Rather than reflecting random tweaks to the traditional go-shop structure, the seeming discrepancy in outcome between the two approaches instead reflects thoughtful attention to the specific circumstances in each deal. As disclosed in the Websense tender offer documents, the “limited go-shop” construct was proposed by the buyer in the context of an early bid that was made before the final bid deadline that ended an extensive, albeit private, pre-announcement canvass of the market. The narrow go-shop-like exclusion for final round participants could address concerns about the auction being cut short by an advance bid (which the target invited all participants to make) by allowing the Websense board to take the bird-in-hand of the compelling early bid but protecting itself against the possibility (and associated criticism) of leaving a better bid on the table by not playing out the auction to its scheduled conclusion. By contrast, the BMC approach (where the lower fee associated with a go-shop topping bid is not avail- able to pre-signing auction participants) addresses the countervailing concerns of a buyer when a pre-signing auction does in fact reach a conclusion with “best and final” bids, but where the target, perhaps driven by market practice, still insists on a go-shop. In such a case, the buyer can legitimately argue that the go-shop should not be a low-cost open door for losing bidders to have another bite at the apple.

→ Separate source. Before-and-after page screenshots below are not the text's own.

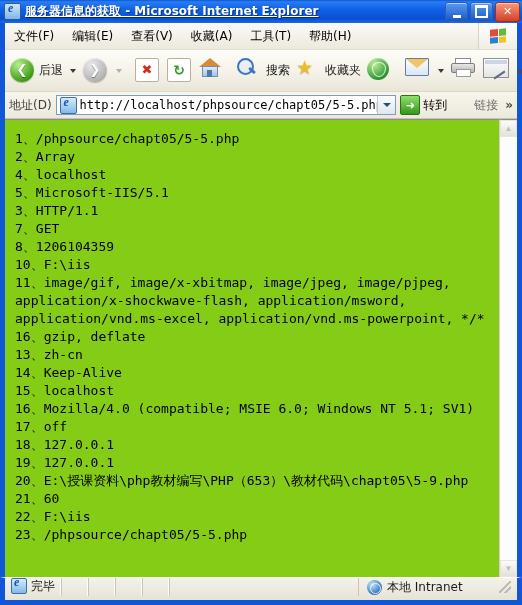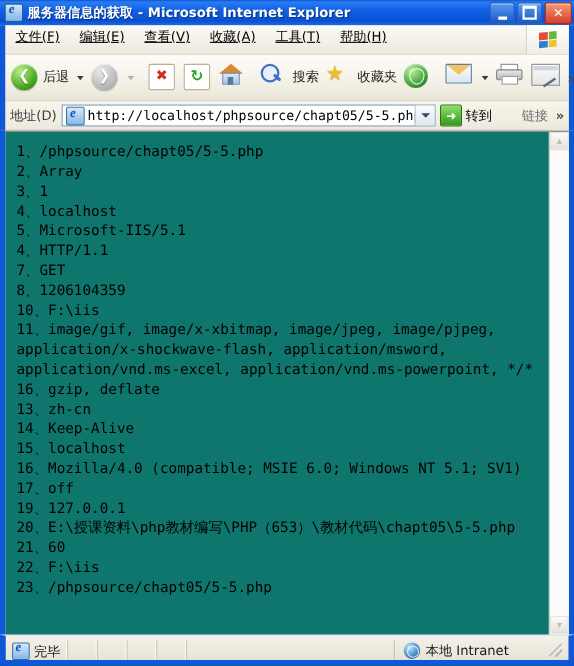--- a/index.html
+++ b/index.html
@@ -38,7 +38,7 @@
     color:#ffffff;font:bold 12px "DejaVu Sans", sans-serif;
     letter-spacing:0px;white-space:nowrap;
     text-shadow:1px 1px 1px rgba(0,0,0,.45);
-    flex:1 1 auto;overflow:hidden;
+    flex:1 1 auto;overflow:hidden;text-decoration:underline;
   }
   .winbtns{display:flex;gap:2px;align-items:center;}
   .wb{

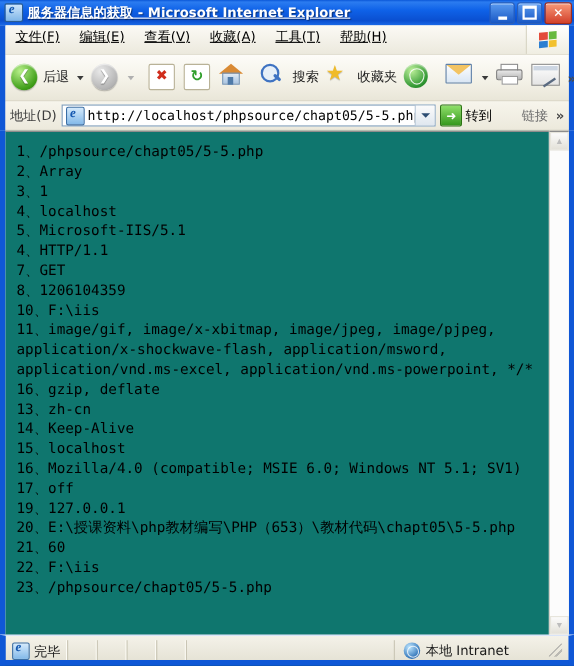--- a/index.html
+++ b/index.html
@@ -62,11 +62,10 @@
     flex:0 0 auto;
   }
   .menubar{
-    height:26px;display:flex;align-items:flex-start;
+    height:26px;display:flex;align-items:center;
     background:linear-gradient(180deg,#fbfaf5,#ece9dd);
     border-bottom:1px solid #e2dfd2;
     position:relative;
-    text-decoration:underline;
   }
   .menu-item{
     font:12px "DejaVu Sans", sans-serif;color:#000;

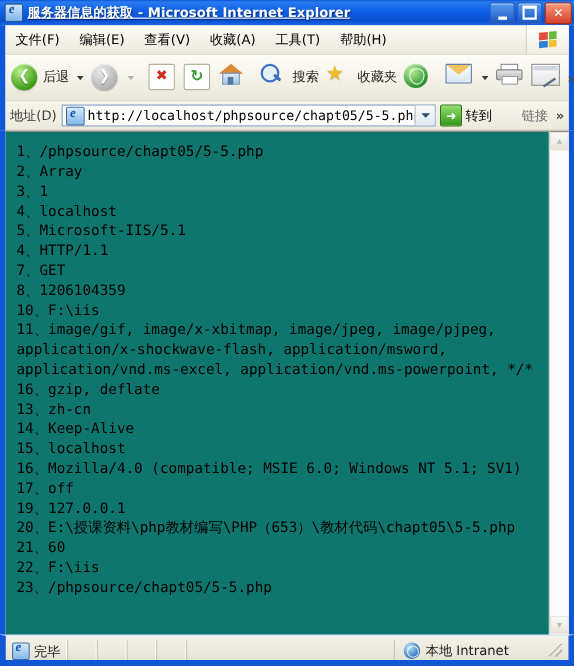--- a/index.html
+++ b/index.html
@@ -165,7 +165,7 @@
     background:#fff;
   }
   .page{
-    flex:1 1 auto;background:#0f766e;overflow:hidden;
+    flex:1 1 auto;background:#84cc16;overflow:hidden;
     padding:10px 4px 4px 10px;box-sizing:border-box;min-width:0;
     border-top:1px solid #8d8d8d;
   }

While the market for deal terms will continue to evolve and precedent-based arguments will persist in negotiations, as we have argued in the past (previously discussed here), in deal protection “one size does not fit all”. The recent high-profile Delaware rulings on “don’t ask, don’t waive” standstills reflect a similar rejection of a “check the box” mentality — rather than enacting a blanket approval or prohibition, the courts have demanded justification for use of the powerful tool in the particular circumstances as well as a record that the target board truly considered the use and non-waiver of such a standstill. The description of the modified go-shops above, as well as other recent innovations like limited matching rights and management neutrality provisions (see, e.g., recent Dell and Duff & Phelps deals) are not intended to suggest (or catalyze) a dramatic shift in expected terms for deals of this kind. Rather, we are highlighting that “the market” for deal protections terms should not be viewed as a straightjacket that dictates inflexible boundaries. Instead, there is room for creativity to tailor market terms to the real-world circumstances of a particular transaction, which is precisely what courts expect boards and their advisors to do.